• _Task description_: In the data below, find each line carrying the string "Financiera" and copy it out.

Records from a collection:
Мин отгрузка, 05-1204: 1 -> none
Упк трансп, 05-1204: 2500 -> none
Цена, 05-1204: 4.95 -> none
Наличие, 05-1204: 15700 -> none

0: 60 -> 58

==

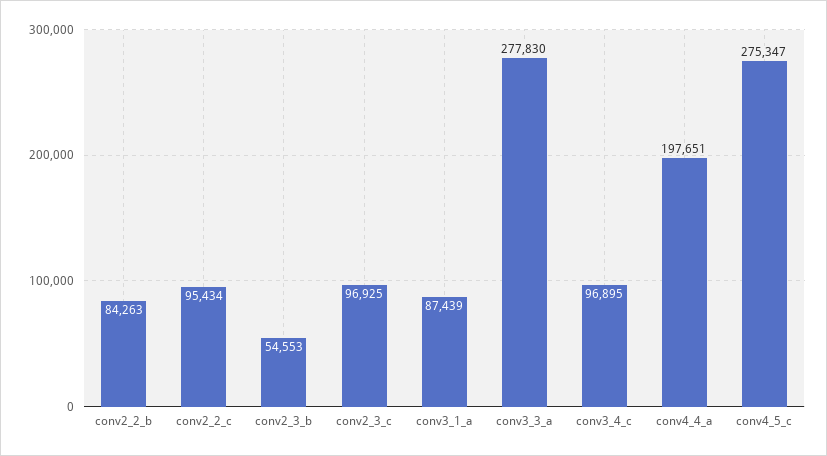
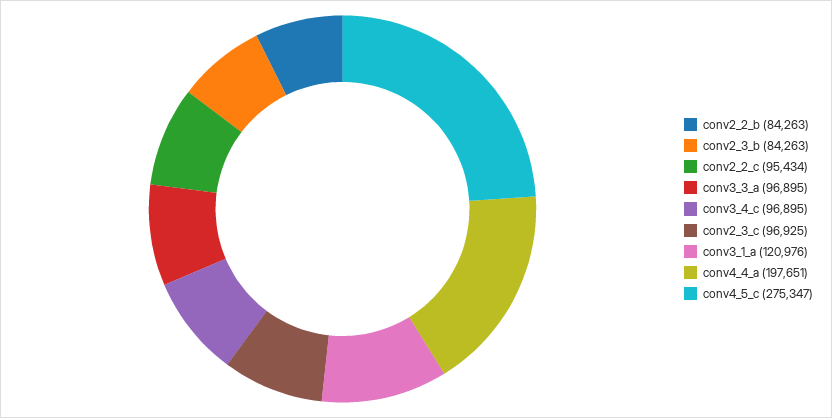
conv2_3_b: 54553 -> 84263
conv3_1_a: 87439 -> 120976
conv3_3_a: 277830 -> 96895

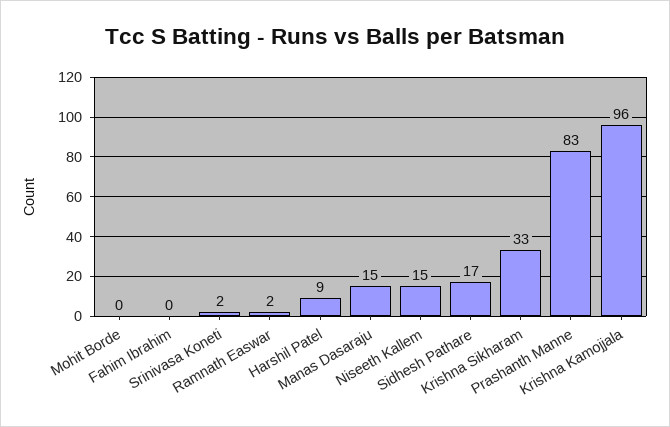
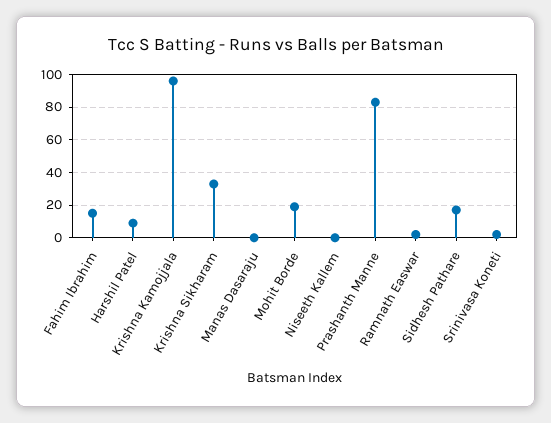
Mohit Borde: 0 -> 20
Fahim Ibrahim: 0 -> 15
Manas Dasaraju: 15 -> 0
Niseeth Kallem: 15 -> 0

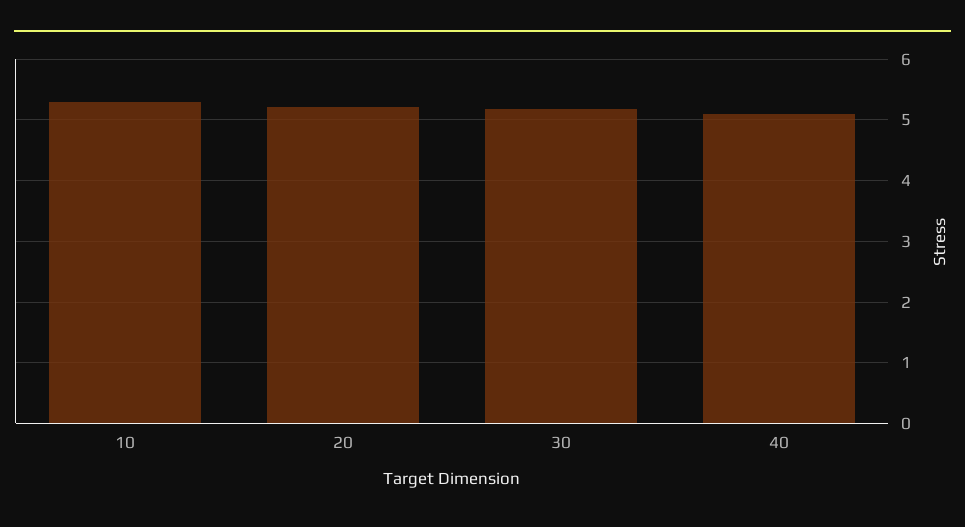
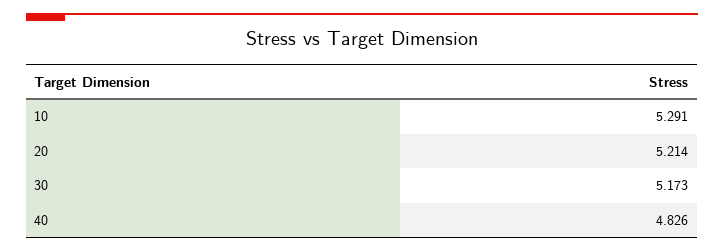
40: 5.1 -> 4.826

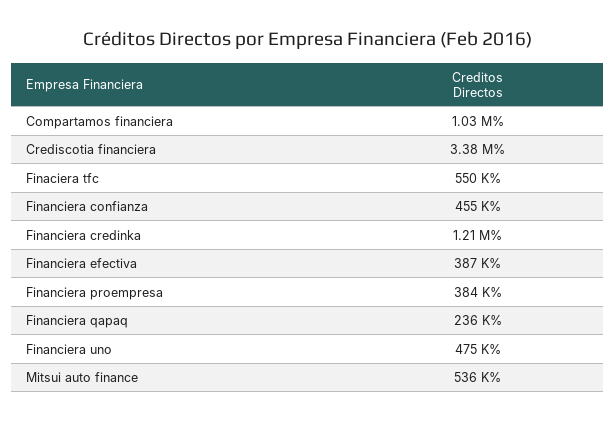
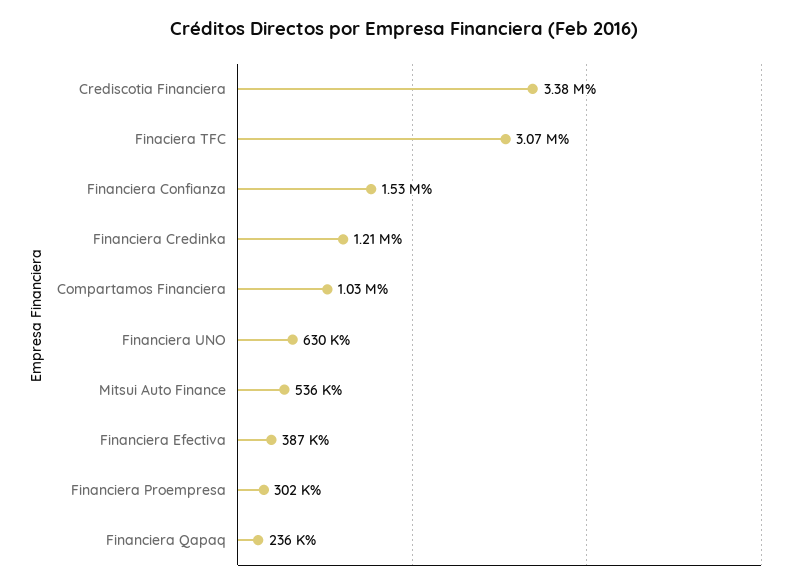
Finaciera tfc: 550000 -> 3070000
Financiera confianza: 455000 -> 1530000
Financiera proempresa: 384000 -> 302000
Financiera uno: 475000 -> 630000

• _Written response_:
Financiera confianza: 455000 -> 1530000
Financiera proempresa: 384000 -> 302000
Financiera uno: 475000 -> 630000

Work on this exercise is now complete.